What you will do:
- A) Answer these from the cold-weather comment thread, one line each:
(i) Which university's women's basketball team had Ruthless Bunny been worried about?
(ii) Which area does InsertNiftyNameHere say they live in?
(iii) From what source did the final commenter learn the word toque/tuque?
- B) Transcribe the cold-weather comment thread from "I can assure" to "here so long.".
- C) For each statement, say yes or no depending on whether the cold-weather comment thread supports it, and quote the words that decide it:
(i) Kitteh used to live in Atlanta.
(ii) InsertNiftyNameHere found the wind to be the mildest part of the recent cold.
(iii) One of the colleagues wanted beanies as a giveaway.

So it's all cold and shit in Atlanta, which has us all bringing out our, "Where were YOU in snowpocalypse stories."

We're experiencing PTSD about that. Also, I've been worried about the Niagara University Women's Basketball team. Glad the ladies have been rescued. This shit ain't funny.
posted by Ruthless Bunny at 8:30 AM on November 19, 2014


As a former Atlantan, that shit was unreal for back home last year.
posted by Kitteh at 8:37 AM on November 19, 2014


Ruthless Bunny: "So it's all cold and shit in Atlanta"

I can assure you that is not, in any way, cold in Atlanta.

And I'm only in the Chicago area so even I have it "easy." The wind the last couple of days was the most brutal part. Although, I think I'm becoming accustomed to this godforsaken cold hell since it's been here so long.
posted by InsertNiftyNameHere at 8:46 AM on November 19, 2014


To live in the East is to fail a genetic intelligence test.
- Timothy Leary


God, Timothy Leary was a dick.

Re: the term for a winter headcover - Some colleagues were spending an inordinate amount of money on a special event. One of them wanted beanies as a giveaway. I kept envisioning something you'd see in Little Rascals movies and/or what certain clergy wear. I had no idea how either would be appealing to young people.

But yes, I guess that is a name now for the hats I simply call a tight knit cap, or (having learned this from SCTV) a toque/tuque. (Perhaps the appellation came from L.L.Bean?)

Record excerpts:
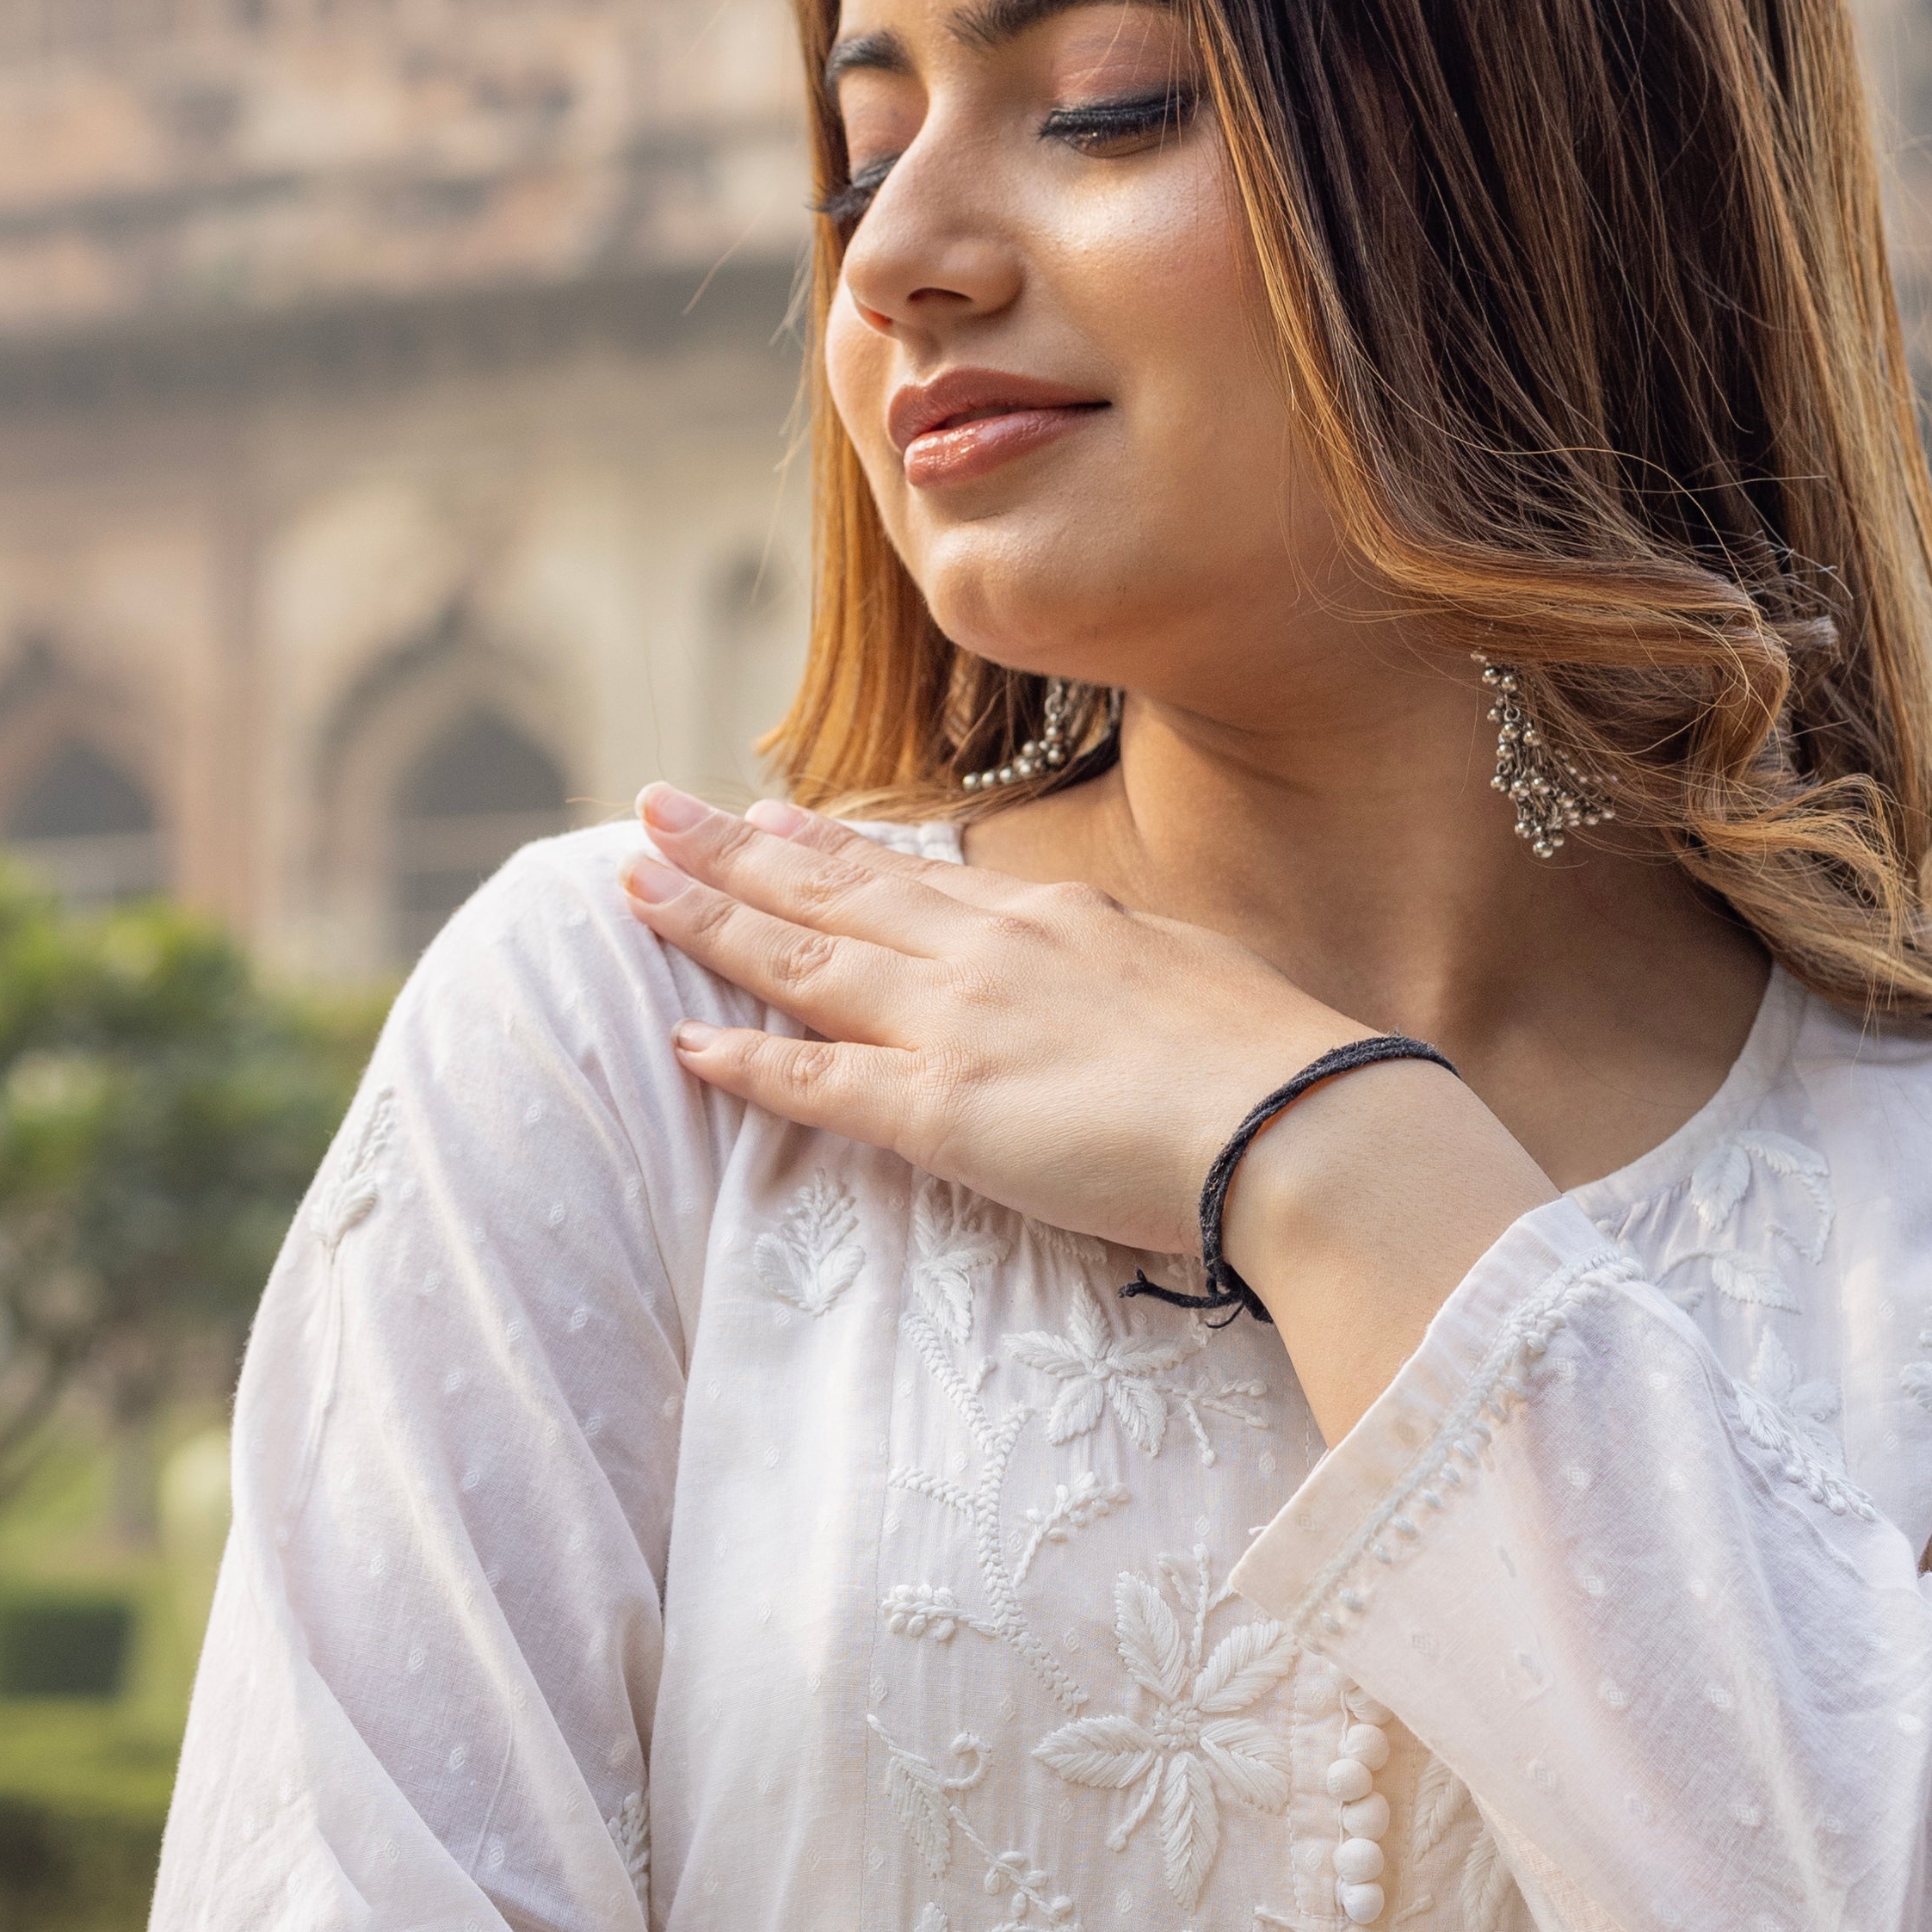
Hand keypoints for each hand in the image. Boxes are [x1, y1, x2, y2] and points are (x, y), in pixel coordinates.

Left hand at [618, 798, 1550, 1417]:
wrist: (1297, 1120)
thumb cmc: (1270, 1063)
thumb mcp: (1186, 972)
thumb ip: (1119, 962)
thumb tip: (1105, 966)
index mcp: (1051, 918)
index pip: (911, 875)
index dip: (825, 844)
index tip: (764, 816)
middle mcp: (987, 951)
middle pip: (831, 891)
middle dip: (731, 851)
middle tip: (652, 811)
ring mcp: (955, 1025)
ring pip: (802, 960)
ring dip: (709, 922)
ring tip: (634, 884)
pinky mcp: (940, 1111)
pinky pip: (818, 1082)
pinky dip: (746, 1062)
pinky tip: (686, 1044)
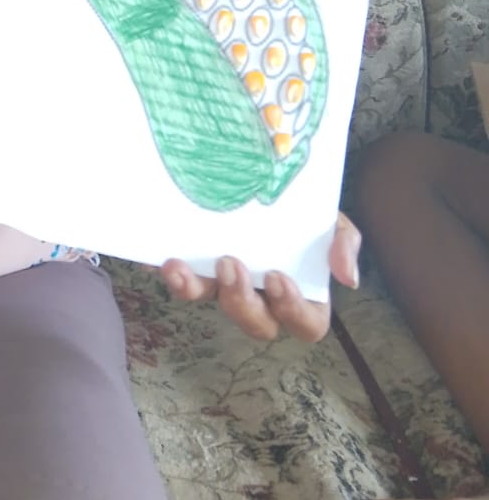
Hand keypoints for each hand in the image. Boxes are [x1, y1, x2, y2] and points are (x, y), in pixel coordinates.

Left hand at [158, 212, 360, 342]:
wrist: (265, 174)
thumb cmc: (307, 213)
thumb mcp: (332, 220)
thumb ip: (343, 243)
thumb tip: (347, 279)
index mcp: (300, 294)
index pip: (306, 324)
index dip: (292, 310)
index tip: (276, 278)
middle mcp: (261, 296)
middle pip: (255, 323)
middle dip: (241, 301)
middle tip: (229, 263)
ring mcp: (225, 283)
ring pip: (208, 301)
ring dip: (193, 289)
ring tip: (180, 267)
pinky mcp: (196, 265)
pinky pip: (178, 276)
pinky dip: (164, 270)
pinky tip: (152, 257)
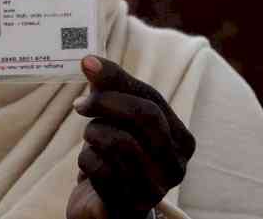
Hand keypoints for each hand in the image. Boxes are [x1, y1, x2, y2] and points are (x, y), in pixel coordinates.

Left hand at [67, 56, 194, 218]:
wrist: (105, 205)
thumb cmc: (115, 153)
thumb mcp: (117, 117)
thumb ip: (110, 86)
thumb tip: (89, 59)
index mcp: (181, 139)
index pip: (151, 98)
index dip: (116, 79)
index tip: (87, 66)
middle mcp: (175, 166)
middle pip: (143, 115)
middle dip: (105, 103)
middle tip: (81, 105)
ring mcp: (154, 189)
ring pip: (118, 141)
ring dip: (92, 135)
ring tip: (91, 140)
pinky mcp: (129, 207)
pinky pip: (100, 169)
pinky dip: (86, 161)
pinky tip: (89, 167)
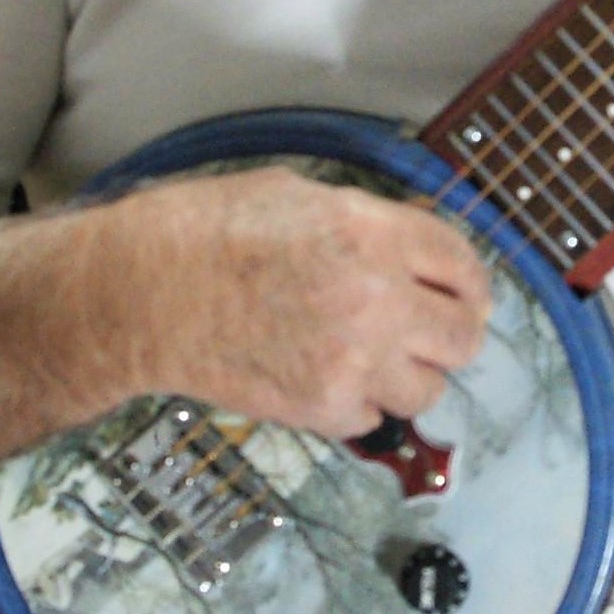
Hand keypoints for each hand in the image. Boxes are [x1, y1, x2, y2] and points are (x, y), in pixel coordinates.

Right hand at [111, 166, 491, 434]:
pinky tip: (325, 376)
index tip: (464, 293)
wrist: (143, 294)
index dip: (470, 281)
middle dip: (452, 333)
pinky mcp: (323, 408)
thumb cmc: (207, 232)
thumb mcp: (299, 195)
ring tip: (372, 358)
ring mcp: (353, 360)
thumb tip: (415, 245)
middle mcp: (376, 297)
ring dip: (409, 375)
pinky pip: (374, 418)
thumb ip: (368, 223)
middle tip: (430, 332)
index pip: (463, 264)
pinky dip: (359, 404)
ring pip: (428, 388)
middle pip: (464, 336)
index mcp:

Answers for the exercise:
- A)
(i) Niagara University
(ii) The Chicago area
(iii) SCTV

- B)
I can assure you that is not, in any way, cold in Atlanta.

And I'm only in the Chicago area so even I have it "easy." The wind the last couple of days was the most brutal part. Although, I think I'm becoming accustomed to this godforsaken cold hell since it's been here so long.

- C)
(i) Yes: "As a former Atlantan"
(ii) No: "The wind the last couple of days was the most brutal part."
(iii) Yes: "One of them wanted beanies as a giveaway."